The cluster between one cluster to another is precomputed using a single representative point in each clusters. This can lead to overestimating the distance in cases since the distance between actual points might be smaller.

Performance

• Completeness: will always find a solution in finite space
• Optimality: optimal, if heuristic is admissible
• Time: where b is the effective branching factor influenced by heuristic and d is the shallowest depth for goal node
• Space: roughly same as Dijkstra

In Gaming

• Popular is games but uses a lot of memory and doesn't work well in dynamic environments
• Maybe worthwhile to investigate variants such as iterative deepening A*

Millington A*

Quadtrees

Given the problem of inefficient space representation in Grid Lattice, can it be improved upon?

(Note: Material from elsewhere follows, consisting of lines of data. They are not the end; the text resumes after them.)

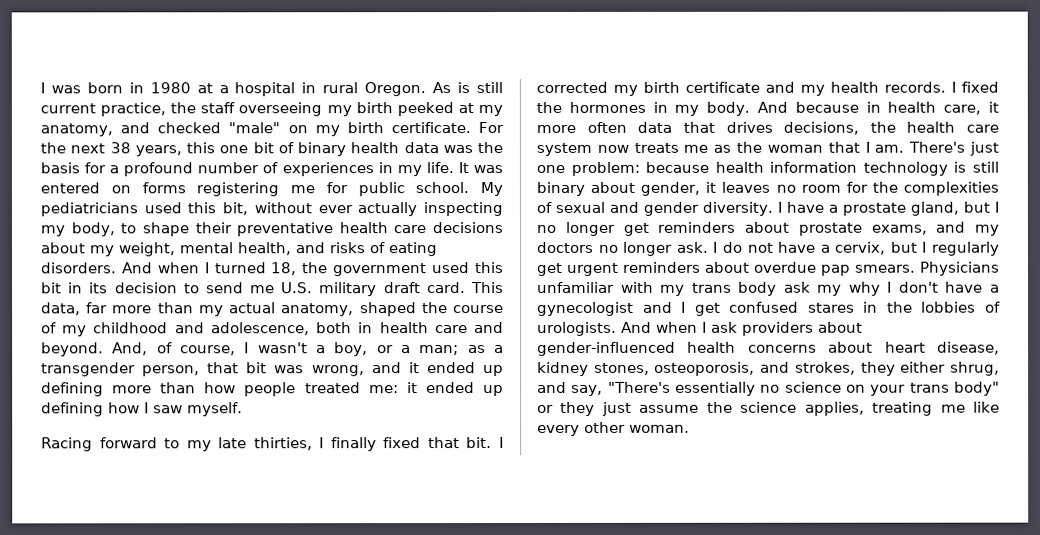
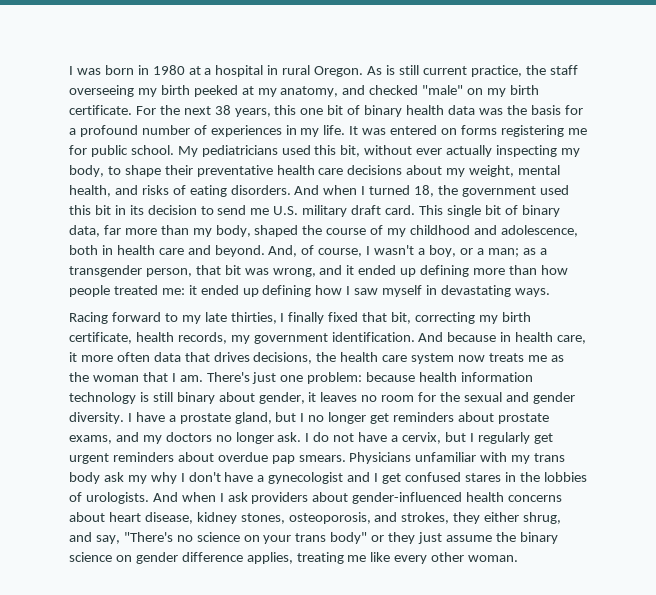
(505, 288) none -> [446,205,560,217] single bit of binary
[229,302,355,317] actual anatomy, -> [215,225,251,237] body,
[187,402,243,417] myself. -> [382,285,550,297] myself in devastating ways.
[466,437,505,449] [536,81,999,96] [536,101,751,116] bit. I corrected my birth certificate and my health records. I fixed the hormones in my body. -> [391,312,531,324] [69,332,415,344] bit, correcting my birth certificate, health records, my government identification.
[902,181,999,196] [536,201,552,213] complexities of -> (461, 397) none
[675,381,756,396] essentially -> (173, 537) none
[740,401,798,413] science -> [519,532,558,544] [69,552,243,564] binary science on gender difference

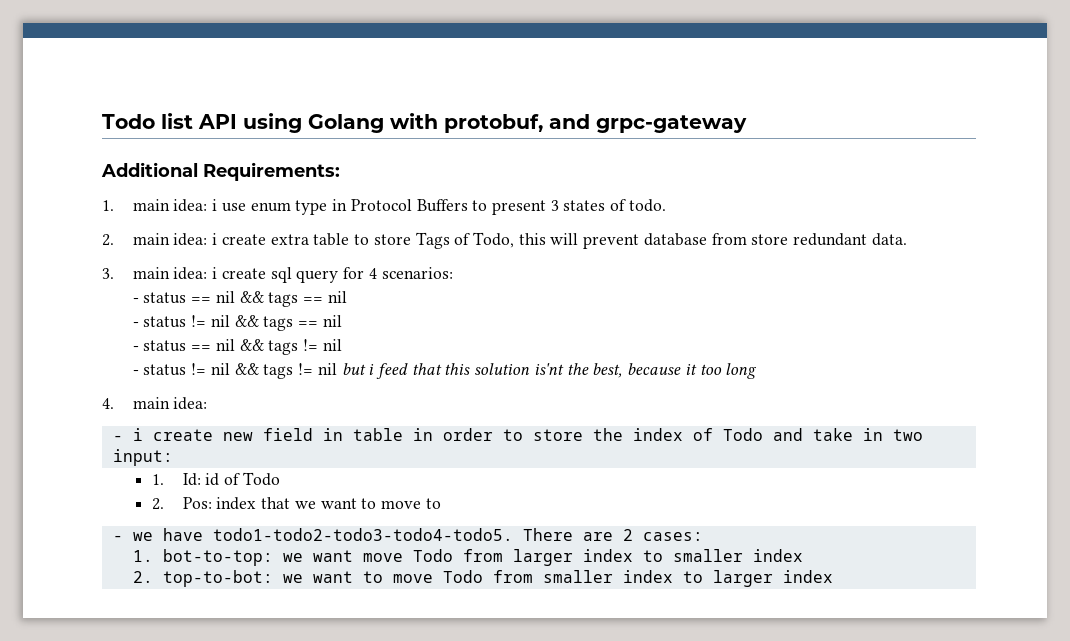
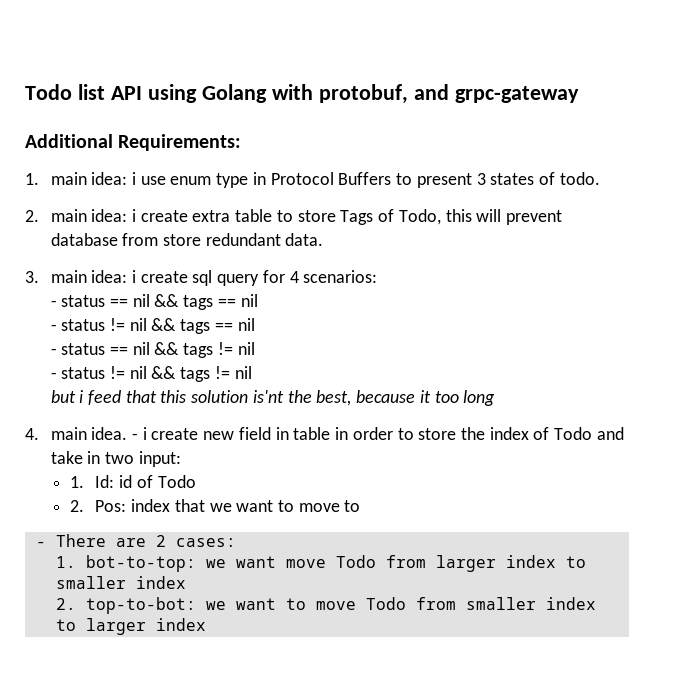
(337, 369) none -> (252, 372) //
[173,397,208,410] idea: // -> [91,427,128,440] idea.
[132,528,513,541] we have todo1-todo2-todo3-todo4-todo5. -> (46, 544) none

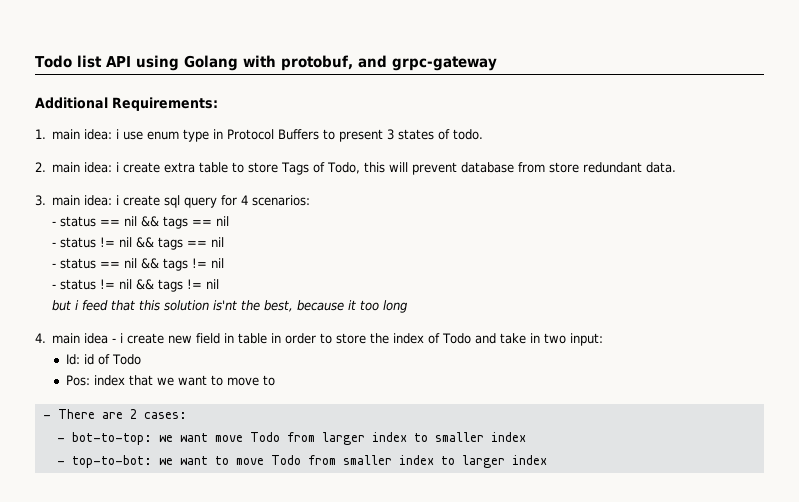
[91,427,128,440] idea. -> [84,333,109,344] idea
[69,476,84,488] 1. -> (604, 339) none
[69,500,84,512] 2. -> (141, 359) none
[55,556,76,568] 1. -> [56,438,65,442] -
[55,598,76,610] 2. -> [56,461,65,465] -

The aim is to maintain simple convex structure but reduce storage costs. To achieve this, we can use low resolution discretization for large uniform regions. Use high resolution discretization around environment details that affect agent movement.

Building Algorithm

Start with a big square region and you subdivide a cell as long as there is a mixture of traversable/untraversable within a cell.

• Are there any obstacles within the cell?
  • If yes
    • Is the cell entirely contained with the obstacle?
      • If yes, (Untraversable condition met) stop subdividing this cell further
      • If no, (Recursion condition met) then you subdivide the cell to four children and ask the top question again for each of those cells
  • If no, (Traversable condition met) stop subdividing the cell.

Challenges

• Complicated data structure and parsing
• Difficult to determine non-sibling neighbor cells
  • Requires negotiating tree structure
• Path quality generally requires postprocessing
• Poor discretization: Can result in undesirable quad tree subdivisions if obstacle details don't line up with quad tree cell boundaries
  • Can be bad with buildings
  • Games can enforce quad boundary level design

Voronoi-Dirichlet Diagrams

• Regions that are closest to points in a set
• Boundary edges are equidistant from two points
• Diagrams often shown with a single generator point per region

Delaunay Triangulation can be used as it is related to Voronoi Diagram. However, obstacles must be treated as holes and therefore Constrained Edge Delaunay Triangulation Algorithm must be used.